A quelques centaines de mètres de là, Leyli et Arthur n'en sont pas là. Le jeune couple est arménien. Et vient d'essuyer un refus de l'Ofpra pour leur demande d'asile. « C'est dur. On avait attendu plus d'un an. C'est comme ça », explique Leyli dans un français limpide tout en jouant avec sa fillette. Le recours devant la CNDA ne devrait être fait qu'à la rentrée. Pour Leyli et sa famille, les choses sont claires : « Il n'est pas question de retourner en Arménie ».
Autant de vies et d'histoires que l'équipe solognote du Cada décortiquent et accompagnent. Jusqu'au bout.
 repères

5.000 personnes reçues par jour en France par l'association

L'association France terre d'asile gère 3.500 des 21.000 places existantes dans les centres d'accueil pour demandeurs d'asile (Cada).
Dans le Loir-et-Cher, l'association gère les Cada de Blois (80 places), Romorantin (60 places) et Vendôme (60 places) soit un total de 200 places.
Le Cada de Romorantin, par exemple, dispose de quinze appartements pour les demandeurs d'asile à Romorantin et Salbris. Et de deux appartements relais pour les réfugiés.
Une fois dirigés par la préfecture de Région vers un Cada, le demandeur d'asile et sa famille sont pris en charge. Un dossier est constitué pour demander asile auprès de l'Office français de protection des réfugiés et apatrides (Ofpra). Vingt mois sont nécessaires en moyenne pour obtenir une première réponse. Pendant cette période, le demandeur d'asile n'a pas accès au marché du travail. Il bénéficie de l'aide médicale de l'État. 

En cas de refus - ce qui est fréquent avec l'Ofpra - un recours est possible dans un délai de 21 jours auprès de la cour nationale du droit d'asile (CNDA) créée en 2007 et qui remplace l'ancienne commission des recours des réfugiés.

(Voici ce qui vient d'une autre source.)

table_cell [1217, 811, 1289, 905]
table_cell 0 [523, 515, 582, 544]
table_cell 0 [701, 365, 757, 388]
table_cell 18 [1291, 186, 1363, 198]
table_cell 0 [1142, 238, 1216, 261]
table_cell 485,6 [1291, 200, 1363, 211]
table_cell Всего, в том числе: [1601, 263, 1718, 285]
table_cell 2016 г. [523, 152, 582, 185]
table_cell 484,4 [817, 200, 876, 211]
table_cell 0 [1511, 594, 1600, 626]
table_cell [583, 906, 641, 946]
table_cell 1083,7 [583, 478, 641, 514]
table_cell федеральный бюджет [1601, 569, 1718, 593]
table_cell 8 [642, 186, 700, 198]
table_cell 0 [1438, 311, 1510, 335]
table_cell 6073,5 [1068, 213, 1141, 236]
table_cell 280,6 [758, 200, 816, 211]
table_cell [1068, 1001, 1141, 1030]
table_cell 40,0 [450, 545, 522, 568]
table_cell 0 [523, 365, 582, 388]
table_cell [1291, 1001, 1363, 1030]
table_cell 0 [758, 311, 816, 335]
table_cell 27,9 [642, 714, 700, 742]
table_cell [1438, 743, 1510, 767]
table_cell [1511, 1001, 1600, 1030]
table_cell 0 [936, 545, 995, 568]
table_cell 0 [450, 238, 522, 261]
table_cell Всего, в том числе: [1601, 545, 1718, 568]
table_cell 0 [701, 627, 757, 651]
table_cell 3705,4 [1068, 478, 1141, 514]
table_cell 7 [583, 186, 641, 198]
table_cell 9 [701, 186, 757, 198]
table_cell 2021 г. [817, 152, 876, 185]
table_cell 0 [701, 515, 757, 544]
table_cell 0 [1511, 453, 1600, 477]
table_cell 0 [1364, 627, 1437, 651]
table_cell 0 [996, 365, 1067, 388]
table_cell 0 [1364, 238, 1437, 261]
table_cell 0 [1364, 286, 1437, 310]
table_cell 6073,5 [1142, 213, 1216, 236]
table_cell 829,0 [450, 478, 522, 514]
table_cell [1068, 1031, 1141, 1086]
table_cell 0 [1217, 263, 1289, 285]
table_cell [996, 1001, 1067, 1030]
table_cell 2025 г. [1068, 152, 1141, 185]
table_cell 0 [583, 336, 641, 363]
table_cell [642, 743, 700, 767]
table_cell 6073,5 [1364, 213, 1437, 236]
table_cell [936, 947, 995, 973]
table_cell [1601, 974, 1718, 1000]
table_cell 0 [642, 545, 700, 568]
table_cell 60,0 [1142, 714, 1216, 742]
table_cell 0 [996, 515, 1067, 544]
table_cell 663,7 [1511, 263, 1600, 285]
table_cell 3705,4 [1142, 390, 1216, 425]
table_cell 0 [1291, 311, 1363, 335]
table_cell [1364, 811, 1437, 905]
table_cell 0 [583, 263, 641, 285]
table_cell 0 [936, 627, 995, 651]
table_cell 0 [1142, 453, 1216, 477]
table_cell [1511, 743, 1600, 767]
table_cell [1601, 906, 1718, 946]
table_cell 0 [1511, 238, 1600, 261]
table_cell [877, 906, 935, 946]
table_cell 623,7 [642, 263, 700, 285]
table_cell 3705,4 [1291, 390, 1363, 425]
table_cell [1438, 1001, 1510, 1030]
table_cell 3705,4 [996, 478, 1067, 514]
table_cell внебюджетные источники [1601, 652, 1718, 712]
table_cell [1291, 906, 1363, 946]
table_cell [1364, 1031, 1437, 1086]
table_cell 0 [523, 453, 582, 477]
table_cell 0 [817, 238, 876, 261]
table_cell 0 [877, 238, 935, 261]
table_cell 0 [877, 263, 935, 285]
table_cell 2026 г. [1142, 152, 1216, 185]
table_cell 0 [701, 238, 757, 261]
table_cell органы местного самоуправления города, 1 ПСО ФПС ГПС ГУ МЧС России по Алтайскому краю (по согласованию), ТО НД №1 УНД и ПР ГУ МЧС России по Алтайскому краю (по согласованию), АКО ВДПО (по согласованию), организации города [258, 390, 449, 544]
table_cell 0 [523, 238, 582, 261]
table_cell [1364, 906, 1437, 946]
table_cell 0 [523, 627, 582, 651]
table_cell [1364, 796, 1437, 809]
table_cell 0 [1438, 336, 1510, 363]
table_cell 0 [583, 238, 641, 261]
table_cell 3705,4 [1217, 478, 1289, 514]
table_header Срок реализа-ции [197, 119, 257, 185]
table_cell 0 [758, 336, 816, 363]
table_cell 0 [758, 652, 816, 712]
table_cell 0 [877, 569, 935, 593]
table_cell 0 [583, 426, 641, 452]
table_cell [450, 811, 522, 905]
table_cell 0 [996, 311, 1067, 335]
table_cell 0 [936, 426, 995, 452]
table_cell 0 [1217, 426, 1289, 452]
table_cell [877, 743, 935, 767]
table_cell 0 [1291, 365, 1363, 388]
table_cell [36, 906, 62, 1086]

Si le demandeur est à nouveau débouté, plusieurs solutions s'offrent à lui.
- L'aide au retour volontaire. A Romorantin, une famille de 6 personnes a pris cette option en 2010. En 2011 aussi, on compte un cas en Sologne.
- La demande de régularisation. Elle est adressée au préfet. En attendant, le requérant devient un irrégulier.

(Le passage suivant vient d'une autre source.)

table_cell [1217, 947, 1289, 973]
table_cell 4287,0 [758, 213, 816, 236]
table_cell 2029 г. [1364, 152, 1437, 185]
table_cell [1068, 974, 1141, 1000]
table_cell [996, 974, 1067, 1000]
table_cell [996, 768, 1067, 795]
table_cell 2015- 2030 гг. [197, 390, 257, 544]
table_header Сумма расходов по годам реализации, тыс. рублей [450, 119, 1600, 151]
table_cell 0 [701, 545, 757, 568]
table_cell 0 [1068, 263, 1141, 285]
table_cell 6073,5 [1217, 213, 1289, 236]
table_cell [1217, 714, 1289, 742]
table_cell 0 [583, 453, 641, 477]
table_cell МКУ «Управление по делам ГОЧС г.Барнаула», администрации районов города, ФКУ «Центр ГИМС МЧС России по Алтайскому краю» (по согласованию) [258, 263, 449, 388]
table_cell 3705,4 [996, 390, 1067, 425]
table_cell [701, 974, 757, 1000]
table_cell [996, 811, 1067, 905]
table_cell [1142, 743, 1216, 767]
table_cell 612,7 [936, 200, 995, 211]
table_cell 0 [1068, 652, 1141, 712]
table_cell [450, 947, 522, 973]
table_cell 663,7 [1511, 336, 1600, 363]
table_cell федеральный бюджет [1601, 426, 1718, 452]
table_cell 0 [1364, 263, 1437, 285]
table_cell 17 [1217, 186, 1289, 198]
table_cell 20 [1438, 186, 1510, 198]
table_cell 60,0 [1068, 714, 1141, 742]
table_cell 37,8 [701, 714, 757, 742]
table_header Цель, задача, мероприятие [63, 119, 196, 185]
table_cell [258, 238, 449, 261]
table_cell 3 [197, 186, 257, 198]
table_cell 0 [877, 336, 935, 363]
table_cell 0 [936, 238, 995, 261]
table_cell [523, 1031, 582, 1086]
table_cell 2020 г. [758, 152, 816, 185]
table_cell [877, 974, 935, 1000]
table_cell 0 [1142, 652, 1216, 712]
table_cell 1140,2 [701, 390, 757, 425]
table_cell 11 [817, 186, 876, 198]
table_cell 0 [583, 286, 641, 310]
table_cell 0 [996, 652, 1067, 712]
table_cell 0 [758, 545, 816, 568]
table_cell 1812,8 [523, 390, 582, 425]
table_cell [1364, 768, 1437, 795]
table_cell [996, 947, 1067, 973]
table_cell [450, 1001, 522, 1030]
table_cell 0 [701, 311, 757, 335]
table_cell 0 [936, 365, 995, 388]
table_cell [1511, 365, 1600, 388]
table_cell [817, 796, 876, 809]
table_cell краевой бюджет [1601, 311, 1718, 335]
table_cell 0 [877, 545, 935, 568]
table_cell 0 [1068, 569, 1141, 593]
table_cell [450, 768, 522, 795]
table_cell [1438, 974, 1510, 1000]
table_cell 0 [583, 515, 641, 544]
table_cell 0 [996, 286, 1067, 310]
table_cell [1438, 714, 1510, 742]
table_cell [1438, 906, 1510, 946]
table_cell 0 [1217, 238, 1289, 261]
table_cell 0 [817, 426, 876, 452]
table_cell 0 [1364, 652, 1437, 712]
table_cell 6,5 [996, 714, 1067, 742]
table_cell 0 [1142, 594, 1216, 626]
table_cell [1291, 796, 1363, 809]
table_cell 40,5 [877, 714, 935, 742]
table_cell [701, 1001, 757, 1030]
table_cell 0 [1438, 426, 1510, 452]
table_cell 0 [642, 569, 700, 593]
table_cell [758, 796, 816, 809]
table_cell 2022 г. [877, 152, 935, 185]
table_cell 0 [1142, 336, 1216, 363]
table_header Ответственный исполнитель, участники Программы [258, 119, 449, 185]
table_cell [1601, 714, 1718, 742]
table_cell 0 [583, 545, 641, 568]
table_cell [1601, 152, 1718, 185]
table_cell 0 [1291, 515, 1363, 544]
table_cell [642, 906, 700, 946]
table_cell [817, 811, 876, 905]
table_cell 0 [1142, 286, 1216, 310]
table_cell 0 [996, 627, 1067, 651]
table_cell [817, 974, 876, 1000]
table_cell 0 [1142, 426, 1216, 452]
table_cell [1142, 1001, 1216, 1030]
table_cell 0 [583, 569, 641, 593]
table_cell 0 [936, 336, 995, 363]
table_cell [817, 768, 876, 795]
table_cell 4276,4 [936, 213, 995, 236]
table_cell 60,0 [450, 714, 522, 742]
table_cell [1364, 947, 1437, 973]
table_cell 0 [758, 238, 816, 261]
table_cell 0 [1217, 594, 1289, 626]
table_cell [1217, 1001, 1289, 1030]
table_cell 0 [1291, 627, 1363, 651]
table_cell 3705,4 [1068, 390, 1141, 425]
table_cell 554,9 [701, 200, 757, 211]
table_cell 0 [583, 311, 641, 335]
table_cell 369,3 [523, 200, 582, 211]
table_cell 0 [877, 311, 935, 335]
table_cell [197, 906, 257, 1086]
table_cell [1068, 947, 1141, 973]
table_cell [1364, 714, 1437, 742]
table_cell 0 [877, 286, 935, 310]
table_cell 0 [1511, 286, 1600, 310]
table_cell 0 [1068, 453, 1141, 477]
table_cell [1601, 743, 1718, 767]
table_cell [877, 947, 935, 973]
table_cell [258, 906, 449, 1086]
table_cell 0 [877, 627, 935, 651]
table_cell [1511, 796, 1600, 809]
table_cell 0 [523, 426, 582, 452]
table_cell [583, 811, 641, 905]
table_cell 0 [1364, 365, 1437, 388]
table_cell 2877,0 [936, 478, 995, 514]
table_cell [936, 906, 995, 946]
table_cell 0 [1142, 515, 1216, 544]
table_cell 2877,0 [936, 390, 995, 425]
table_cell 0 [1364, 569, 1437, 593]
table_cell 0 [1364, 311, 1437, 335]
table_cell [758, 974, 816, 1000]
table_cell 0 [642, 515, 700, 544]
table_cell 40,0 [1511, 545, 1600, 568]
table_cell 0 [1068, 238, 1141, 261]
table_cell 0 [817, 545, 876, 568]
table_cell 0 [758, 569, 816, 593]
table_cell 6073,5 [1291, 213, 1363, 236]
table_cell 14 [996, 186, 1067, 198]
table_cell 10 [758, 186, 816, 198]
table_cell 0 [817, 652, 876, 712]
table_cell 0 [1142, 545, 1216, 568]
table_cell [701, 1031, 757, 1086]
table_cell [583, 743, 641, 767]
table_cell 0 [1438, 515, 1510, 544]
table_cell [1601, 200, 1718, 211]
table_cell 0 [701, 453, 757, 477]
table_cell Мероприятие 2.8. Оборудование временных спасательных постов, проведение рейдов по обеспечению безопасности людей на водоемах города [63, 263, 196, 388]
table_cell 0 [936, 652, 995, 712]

Depuis janvier, une circulaire indique qu'un service intégré d'accueil et d'orientation, - il s'agit d'un guichet unique -, doit exister dans chaque département afin d'aider et de trouver des solutions à ceux qui n'ont pas d'hébergement
- Un élément nouveau peut permettre la réouverture d'un dossier. La procédure recommence alors.

billet

Salut à toi...
Palestiniens, Kosovars, Tchétchènes, Irakiens, Mongols... Quelques-uns des demandeurs d'asile accueillis au Cada de Romorantin en 2010. Une longue litanie de pays et d'hommes. Le choix de s'en aller et de tout recommencer ailleurs. Dans le pays des Droits de l'Homme par exemple, dans une France qui a cependant durci ses conditions d'accueil. « Il faut éloigner la tentative de repli xénophobe que l'on sent revenir », explique Pierre Henry. La fin d'une tradition ?

le chiffre

146
C'est, pour l'année 2010, le nombre de demandes d'asile enregistrées dans le Loir-et-Cher. Il comprend les premières demandes, les mineurs accompagnants et les réexamens. A Romorantin, 95 personnes sont passées par le Cada l'an dernier. La région Centre, elle, a comptabilisé 895 demandes, selon les chiffres de l'Office français de protection des réfugiés et apatrides (Ofpra). En France, le total s'élève à 52.762 demandes en 2010. Le taux d'admission en première instance est de 13,5 %.
 à suivre

Deux jours de rencontres

Ce jeudi, inauguration à 15 h à la Pyramide de Romorantin. Interventions et témoignages de réfugiés et de demandeurs d'asile, projection de films et animation musicale du groupe Taforalt.

Demain vendredi :
- dès 10 h, visite des stands de France terre d'asile et ses partenaires.
- De 14 h à 16 h : animations pour les enfants et les scolaires sur le thème de l'accueil de l'autre et de la solidarité.
- A 16 h, projection du film « Ado d'ailleurs ».
- A 16 h 30, débat animé par Pierre Henry, Maître Le Tallec, avocat au barreau de Paris ; Fatiha Mlati, directrice du département de l'Intégration, emploi et logement à France terre d'asile et Jeanny Lorgeoux, maire et conseiller général.